After the parent Stages are finished, the child Stage is ready to launch. Then tasks in this child Stage will be assigned to each worker. A task is a capsule which can be executed independently, including all the information the worker needs to run, e.g., reduceId.

File: /core/src/main/scala/org/apache/spark/scheduler/DAGScheduler.scala

    val tasks: Seq[Task[_]] = if (stage.isShuffleMap) {
      partitionsToCompute.map { id =>
        val locs = getPreferredLocs(stage.rdd, id)
        val part = stage.rdd.partitions(id)
        new ShuffleMapTask(stage.id, taskBinary, part, locs)
      }
    } else {
      val job = stage.resultOfJob.get
      partitionsToCompute.map { id =>
        val p: Int = job.partitions(id)
        val part = stage.rdd.partitions(p)
        val locs = getPreferredLocs(stage.rdd, p)
        new ResultTask(stage.id, taskBinary, part, locs, id)
      }
    }

For the Shuffle read phase or reduce phase, tasks are ResultTask, i.e., ResultTask(stage.id, taskBinary, part, locs, id). Thus, part.index is the reduceId.
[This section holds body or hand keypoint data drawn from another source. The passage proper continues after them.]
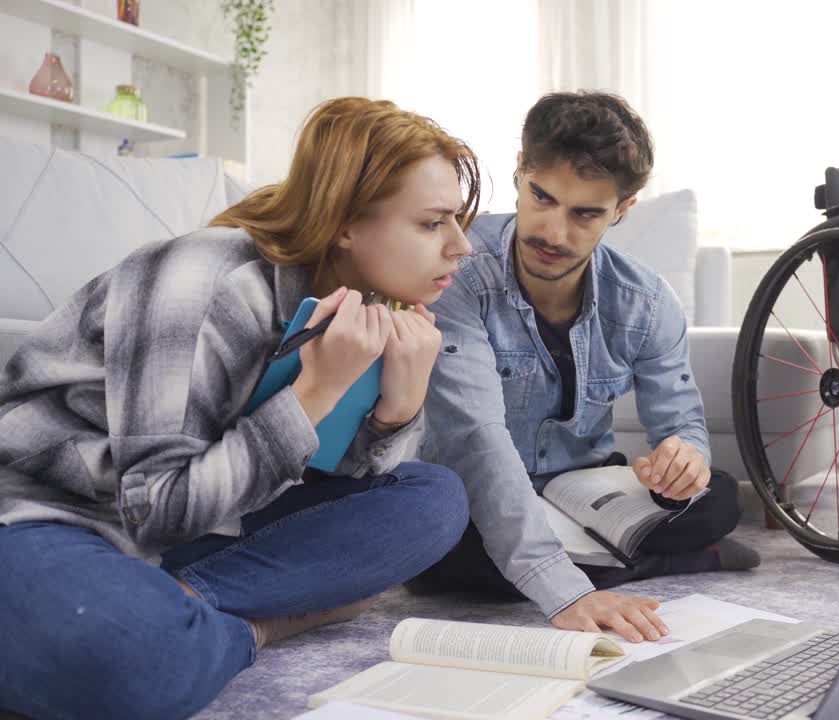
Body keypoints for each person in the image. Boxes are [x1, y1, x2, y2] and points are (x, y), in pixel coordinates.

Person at [0, 97, 477, 720]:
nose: (462, 247)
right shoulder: (199, 277)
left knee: (436, 498)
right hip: (61, 513)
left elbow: (337, 478)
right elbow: (156, 509)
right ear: (346, 224)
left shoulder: (361, 306)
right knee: (138, 660)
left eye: (459, 222)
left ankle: (180, 604)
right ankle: (253, 627)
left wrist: (397, 414)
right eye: (432, 223)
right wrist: (313, 393)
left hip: (208, 522)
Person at [407, 91, 758, 644]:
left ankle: (593, 562)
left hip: (582, 492)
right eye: (541, 197)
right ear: (520, 173)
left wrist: (682, 462)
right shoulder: (458, 271)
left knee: (716, 496)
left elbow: (682, 426)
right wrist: (564, 591)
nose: (553, 233)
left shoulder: (646, 302)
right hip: (480, 487)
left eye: (585, 213)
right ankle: (655, 564)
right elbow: (476, 438)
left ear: (623, 209)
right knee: (436, 544)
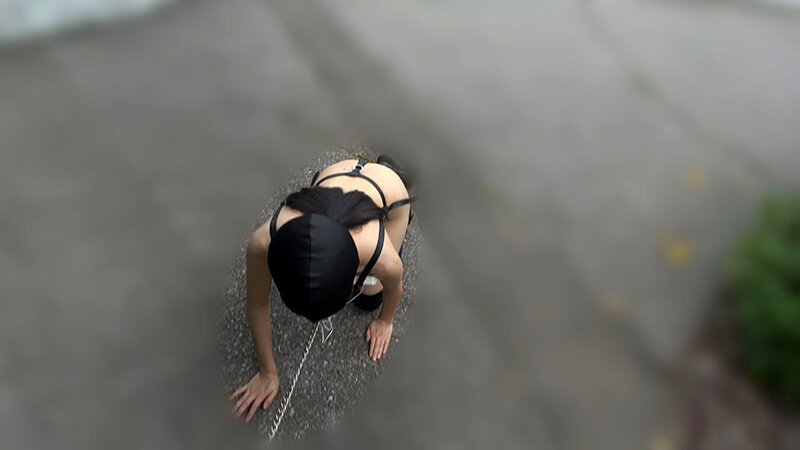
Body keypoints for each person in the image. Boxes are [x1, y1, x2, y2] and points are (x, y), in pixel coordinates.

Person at [230, 155, 415, 422]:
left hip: (389, 191)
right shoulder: (263, 242)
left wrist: (386, 321)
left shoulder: (380, 256)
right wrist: (267, 373)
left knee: (368, 300)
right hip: (338, 177)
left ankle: (389, 172)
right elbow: (257, 304)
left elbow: (394, 287)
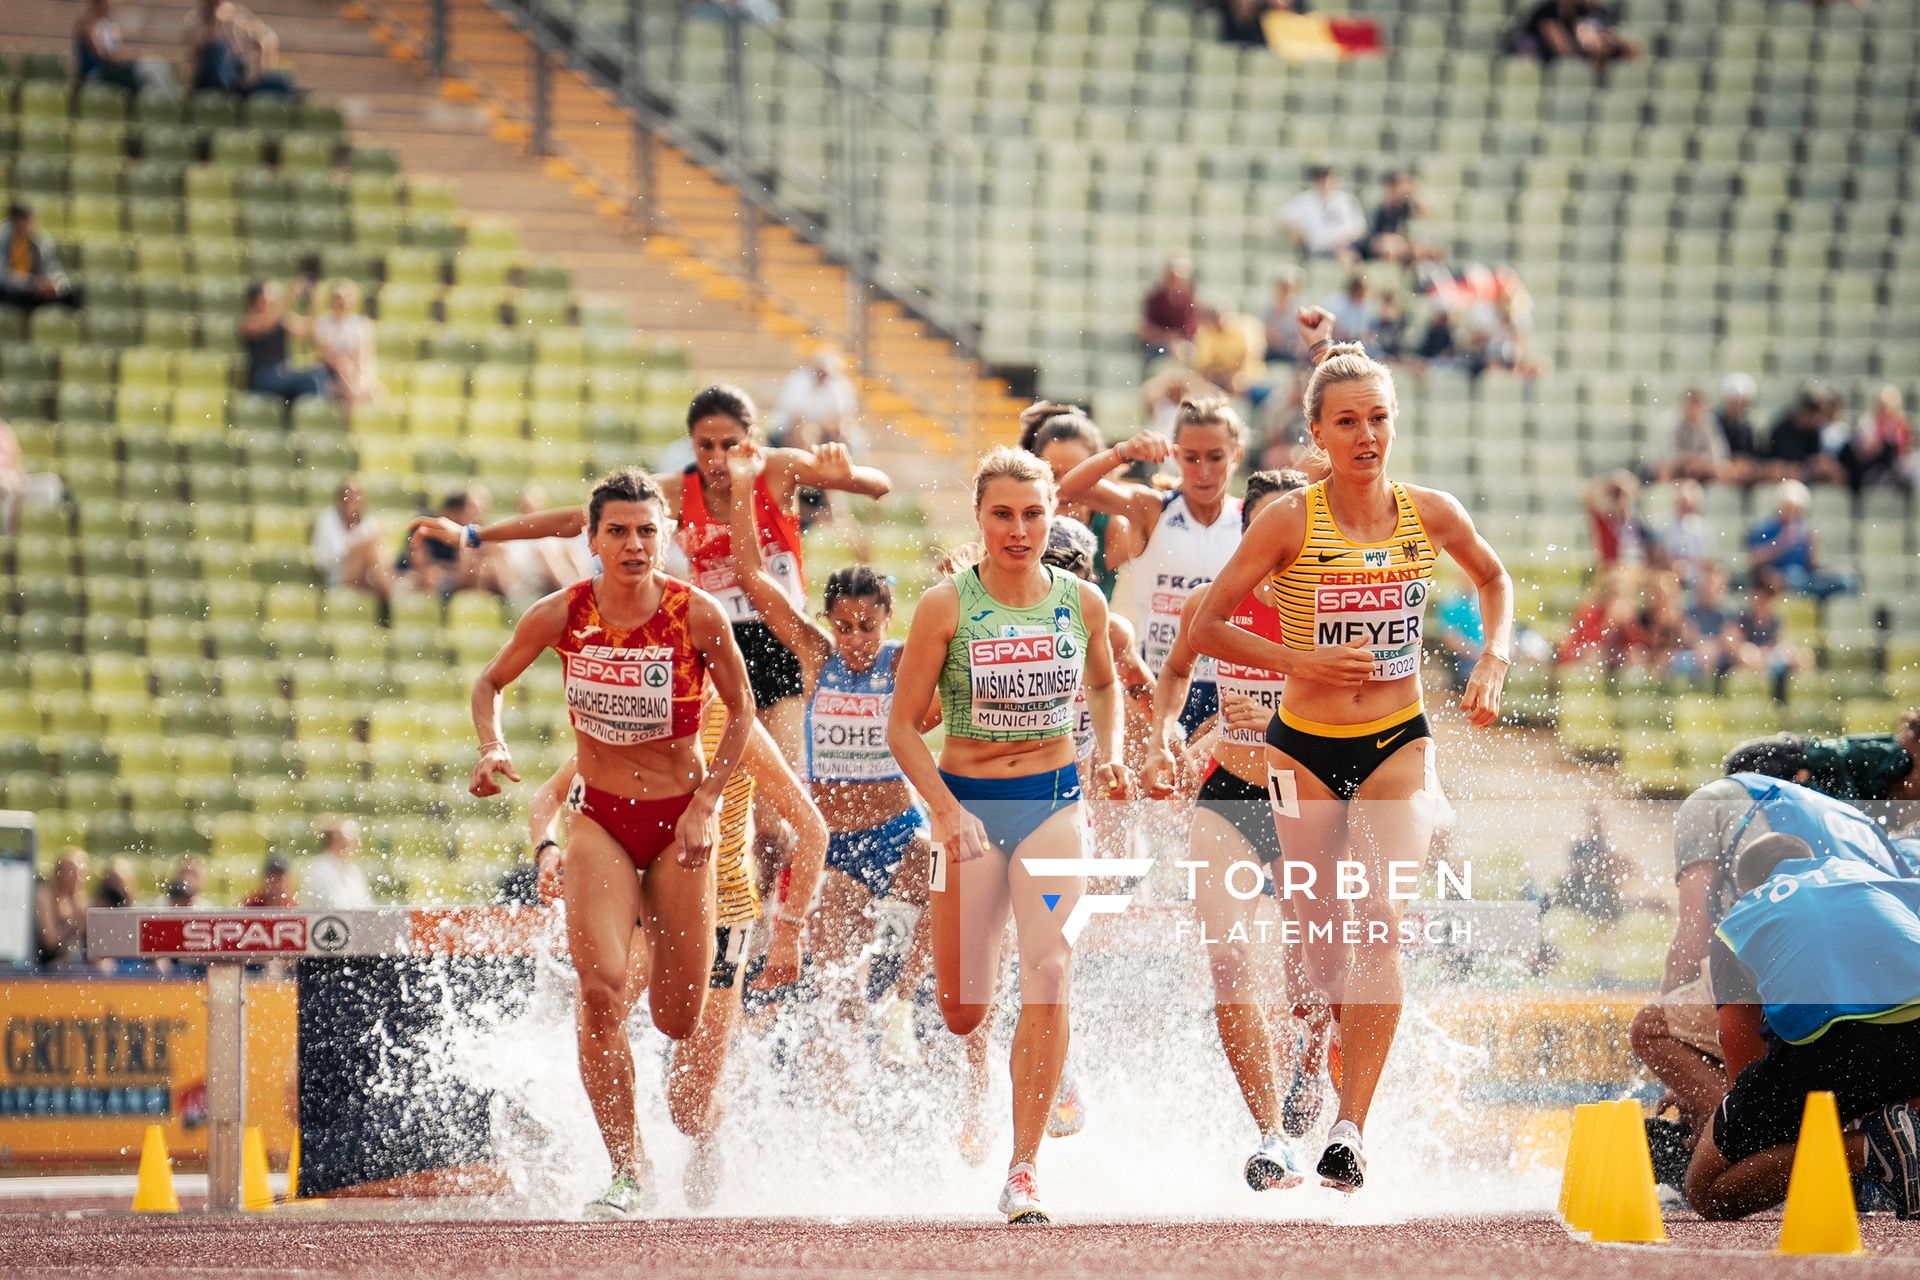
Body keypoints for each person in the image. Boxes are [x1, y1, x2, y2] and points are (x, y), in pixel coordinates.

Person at [1187, 308, 1514, 1192]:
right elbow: (1205, 621)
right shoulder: (1291, 521)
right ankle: (1301, 1077)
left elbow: (1493, 577)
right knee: (1314, 942)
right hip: (1299, 755)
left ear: (1394, 423)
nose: (1366, 435)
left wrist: (1494, 655)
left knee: (1381, 926)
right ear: (1317, 434)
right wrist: (1302, 657)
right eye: (1346, 421)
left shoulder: (1429, 512)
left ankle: (1351, 1129)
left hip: (1398, 745)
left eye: (1378, 419)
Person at [468, 467, 756, 1218]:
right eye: (618, 531)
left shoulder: (696, 616)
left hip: (677, 831)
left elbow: (745, 715)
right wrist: (492, 747)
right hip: (599, 820)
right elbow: (488, 684)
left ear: (665, 539)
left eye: (646, 531)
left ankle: (706, 1117)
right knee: (598, 996)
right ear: (592, 538)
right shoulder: (563, 613)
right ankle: (628, 1170)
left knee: (676, 1019)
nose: (633, 544)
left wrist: (705, 806)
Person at [886, 446, 1137, 1224]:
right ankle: (1015, 1025)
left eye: (1034, 514)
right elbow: (900, 728)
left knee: (1050, 970)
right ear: (980, 519)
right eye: (1003, 514)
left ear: (1053, 515)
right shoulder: (944, 606)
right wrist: (943, 809)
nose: (1020, 529)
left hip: (1056, 804)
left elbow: (1103, 682)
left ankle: (1023, 1169)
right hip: (965, 810)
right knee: (961, 1008)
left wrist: (1115, 756)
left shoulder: (1082, 602)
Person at [412, 386, 892, 766]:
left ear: (753, 438)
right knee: (722, 798)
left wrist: (848, 472)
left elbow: (877, 487)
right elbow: (575, 519)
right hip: (716, 641)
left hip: (779, 633)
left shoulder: (780, 468)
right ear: (691, 445)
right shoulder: (676, 492)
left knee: (778, 812)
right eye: (705, 446)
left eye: (730, 445)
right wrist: (475, 535)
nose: (718, 458)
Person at [525, 695, 824, 1208]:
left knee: (688, 1108)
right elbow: (548, 798)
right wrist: (546, 849)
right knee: (599, 1006)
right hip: (642, 904)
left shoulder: (735, 730)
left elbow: (813, 829)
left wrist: (790, 928)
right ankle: (629, 1167)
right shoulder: (627, 720)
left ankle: (710, 1128)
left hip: (722, 916)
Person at [719, 439, 938, 1063]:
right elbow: (751, 576)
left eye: (867, 627)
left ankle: (904, 1000)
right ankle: (840, 1103)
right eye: (844, 626)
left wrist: (964, 578)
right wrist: (741, 489)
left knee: (960, 887)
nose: (856, 640)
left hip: (898, 830)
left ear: (888, 621)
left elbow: (955, 636)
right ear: (829, 622)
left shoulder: (903, 661)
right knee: (838, 997)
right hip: (835, 845)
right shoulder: (816, 657)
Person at [1142, 468, 1331, 1192]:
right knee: (1229, 965)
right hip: (1231, 798)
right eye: (1261, 532)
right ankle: (1271, 1136)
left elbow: (1363, 709)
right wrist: (1165, 735)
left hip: (1309, 805)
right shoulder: (1210, 603)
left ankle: (1312, 1072)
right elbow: (1176, 674)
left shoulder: (1326, 609)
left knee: (1309, 980)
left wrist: (1282, 721)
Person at [1683, 831, 1920, 1221]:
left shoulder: (1740, 918)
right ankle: (1902, 1137)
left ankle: (1869, 1149)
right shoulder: (1869, 876)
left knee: (1709, 1190)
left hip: (1835, 1043)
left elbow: (1739, 1051)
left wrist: (1764, 1141)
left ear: (1745, 887)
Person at [1057, 396, 1249, 742]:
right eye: (1191, 458)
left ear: (1237, 453)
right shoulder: (1152, 509)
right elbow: (1069, 489)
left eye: (1216, 457)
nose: (1203, 471)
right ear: (1175, 455)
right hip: (1152, 686)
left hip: (1228, 694)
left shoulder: (1252, 519)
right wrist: (1123, 452)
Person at [1019, 404, 1137, 601]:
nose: (1063, 487)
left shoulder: (1114, 528)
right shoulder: (1016, 525)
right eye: (1053, 474)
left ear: (1095, 471)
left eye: (1076, 474)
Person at [1721, 716, 1920, 804]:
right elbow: (1839, 757)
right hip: (1790, 754)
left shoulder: (1895, 757)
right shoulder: (1896, 756)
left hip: (1796, 761)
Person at [1746, 479, 1854, 599]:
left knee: (1846, 580)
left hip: (1805, 580)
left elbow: (1813, 565)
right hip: (1780, 578)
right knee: (1792, 576)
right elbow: (1753, 559)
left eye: (1796, 509)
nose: (1792, 513)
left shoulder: (1804, 529)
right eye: (1788, 508)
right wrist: (1782, 542)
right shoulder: (1765, 528)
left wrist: (1813, 545)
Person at [185, 0, 299, 97]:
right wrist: (215, 20)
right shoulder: (196, 19)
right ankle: (225, 87)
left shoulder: (237, 18)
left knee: (281, 85)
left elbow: (267, 37)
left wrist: (258, 48)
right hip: (208, 80)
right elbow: (200, 47)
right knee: (218, 50)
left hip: (236, 82)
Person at [311, 476, 398, 601]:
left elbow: (384, 556)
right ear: (341, 500)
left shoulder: (369, 521)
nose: (355, 502)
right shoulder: (327, 519)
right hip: (337, 578)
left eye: (359, 498)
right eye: (351, 498)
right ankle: (392, 599)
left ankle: (390, 598)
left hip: (367, 578)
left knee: (374, 548)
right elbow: (323, 562)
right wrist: (357, 550)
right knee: (371, 546)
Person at [241, 280, 329, 402]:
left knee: (319, 373)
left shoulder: (279, 319)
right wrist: (290, 294)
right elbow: (268, 322)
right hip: (263, 378)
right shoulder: (249, 321)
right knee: (310, 380)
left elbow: (308, 329)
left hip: (283, 374)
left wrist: (312, 301)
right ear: (259, 297)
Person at [75, 0, 179, 97]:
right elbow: (102, 55)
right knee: (133, 73)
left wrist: (133, 54)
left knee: (152, 66)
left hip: (111, 68)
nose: (112, 5)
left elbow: (117, 51)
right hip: (96, 72)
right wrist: (128, 57)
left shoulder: (109, 25)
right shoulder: (88, 24)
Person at [1, 205, 84, 314]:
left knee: (75, 292)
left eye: (28, 224)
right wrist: (33, 284)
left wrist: (57, 284)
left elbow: (51, 267)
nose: (25, 228)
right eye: (20, 225)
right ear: (13, 223)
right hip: (12, 292)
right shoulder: (2, 239)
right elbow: (3, 276)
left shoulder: (41, 240)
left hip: (35, 293)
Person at [1279, 166, 1368, 265]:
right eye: (1321, 179)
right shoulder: (1305, 200)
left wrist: (1341, 241)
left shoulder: (1347, 200)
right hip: (1321, 250)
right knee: (1345, 257)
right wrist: (1296, 230)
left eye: (1328, 179)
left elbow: (1360, 228)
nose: (1325, 183)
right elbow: (1281, 216)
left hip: (1348, 246)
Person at [312, 280, 381, 407]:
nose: (342, 302)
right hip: (331, 373)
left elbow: (364, 356)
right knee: (345, 374)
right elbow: (329, 356)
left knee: (376, 391)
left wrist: (362, 377)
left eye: (346, 298)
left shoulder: (363, 324)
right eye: (338, 298)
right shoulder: (323, 323)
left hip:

How to find the connection between part.index and reduceId is a long deduction chain.

Here is a brief description:

DAGScheduluer (generate ResultTasks, assign partition) –> executor (run ResultTasks) –> ResultTask (run func) –> ShuffledRDD.compute (start fetching data) –> BlockStoreShuffleFetcher.fetch (fetch data according to reduceId)

5. Calculation

  • Section 1: full DAG, the Stage ID and dependencies between Stages.
  • Section 2: the location, size of data partitions from finished Stages.
  • Section 3: Shuffle ID, identifies the data corresponding to the upcoming Stage.
  • Section 4: Task assignment, i.e., task-to-worker mapping.

Section 2 refers to the size, location of the data, which is the source and size of network flows. Section 4 tells that which data partition a worker will request, which is the destination of the flows.